Leonard Sipes: Good. Good for us. Anything else that I have forgotten because part of the discussion has been on sex offenders generically, part of it has been on the lie detector process. So I guess I should ask am I missing anything regarding lie detectors or the larger issue of supervising sex offenders.
Matt Kiely: No, we kind of covered it. It is probably one of the best tools we have and I can show you in another quick example. When an offender who had completed treatment, he had gone through two plus years. He was a pedophile so he was extremely high risk. But he had gone through the whole treatment and part of treatment after care is maintenance polygraphs every six month.
Leonard Sipes: Oh really.
Matt Kiely: So he’s referred back to treatment.
Leonard Sipes: We don’t give up do we?
MATT KIElY: No. We continue to work with them because we realize this is with some offenders, it’s a cycle.
Leonard Sipes: Yes. It’s a sexual predisposition.
Matt Kiely: Right and the offender was referred back to the treatment provider for a few meetings with the psychologist to go over a pre-polygraph interview and when questioned if he would be able to pass the polygraph, the offender hesitated and said I don’t know. And this is an offender who had previously passed his two previous polygraphs which is a big sign of a problem. He engaged the offender in conversation and we learned through the psychologist later on that basically the offender had communicated with a 17, 18 year old on the internet. That was that Thursday. That Monday we conducted a search at the offender’s apartment. Found 150 individual MySpace page photos, pornography. Found a photo of the offender in New York City which is a violation of his conditions. We wrote the violation report on a Wednesday; the commission issued a warrant on Thursday. The offender came into the office on a Friday for his regular visit and the warrant was executed.

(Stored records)
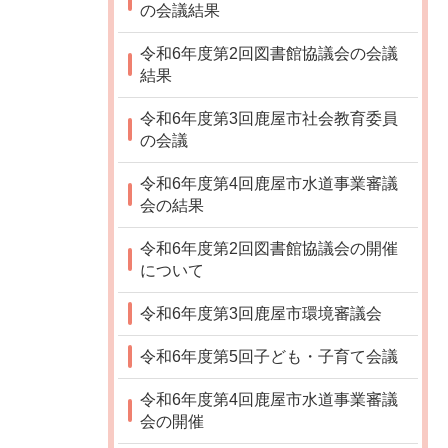
の会議結果
令和6年度第2回図書館協議会の会議
結果
令和6年度第3回鹿屋市社会教育委員
の会議
令和6年度第4回鹿屋市水道事業審議
会の結果
令和6年度第2回図書館協議会の開催
について
令和6年度第3回鹿屋市環境審議会
令和6年度第5回子ども・子育て会議
令和6年度第4回鹿屋市水道事業審議
会の開催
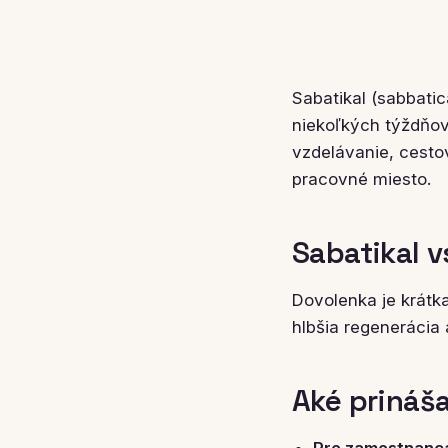
Sabatikal (sabbatic
niekoľkých týždňov
vzdelávanie, cesto
pracovné miesto.
Sabatikal v
Dovolenka je krátka
hlbšia regenerácia 
Aké prináš
Pre zamestnanc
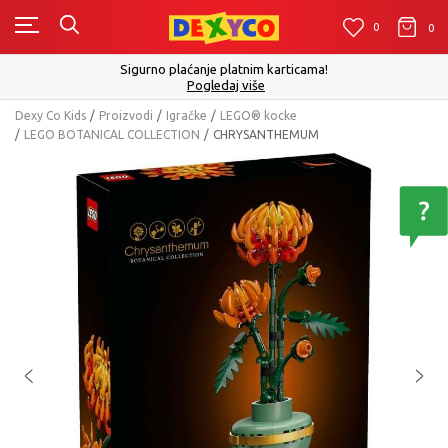
0
0
0
Sigurno plaćanje platnim karticama!
Pogledaj više
Dexy Co Kids
Proizvodi
Igračke
LEGO® kocke
LEGO BOTANICAL COLLECTION
CHRYSANTHEMUM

§ **To do**:
1. Answer these questions using the interview transcript.
(a) How often are maintenance polygraphs given as part of treatment aftercare?
(b) How long had the offender in Matt Kiely's example been in treatment?
(c) On which day was the search at the offender's apartment carried out?
2. Write the next part of the interview transcript, continuing the conversation after its last line.

§ **Answers by item number**:
1.
(a) Every six months.
(b) Two plus years.
(c) Monday.

2.
Leonard Sipes: Sure. Sure. So I guess the lesson is that you can fool us every once in a while, but you’re not going to be able to fool us consistently.
Matt Kiely: Certainly.
Leonard Sipes: Matt Kiely, supervisory community supervision officer with the Court Services and Offender Supervision Agency, thank you, and ladies and gentlemen thank you for listening to D.C. Public Safety. Look at our website if you will, www.csosa.gov, www.csosa.gov for TV shows, other radio shows, and articles about our sex offender unit. Please have yourselves a very pleasant day.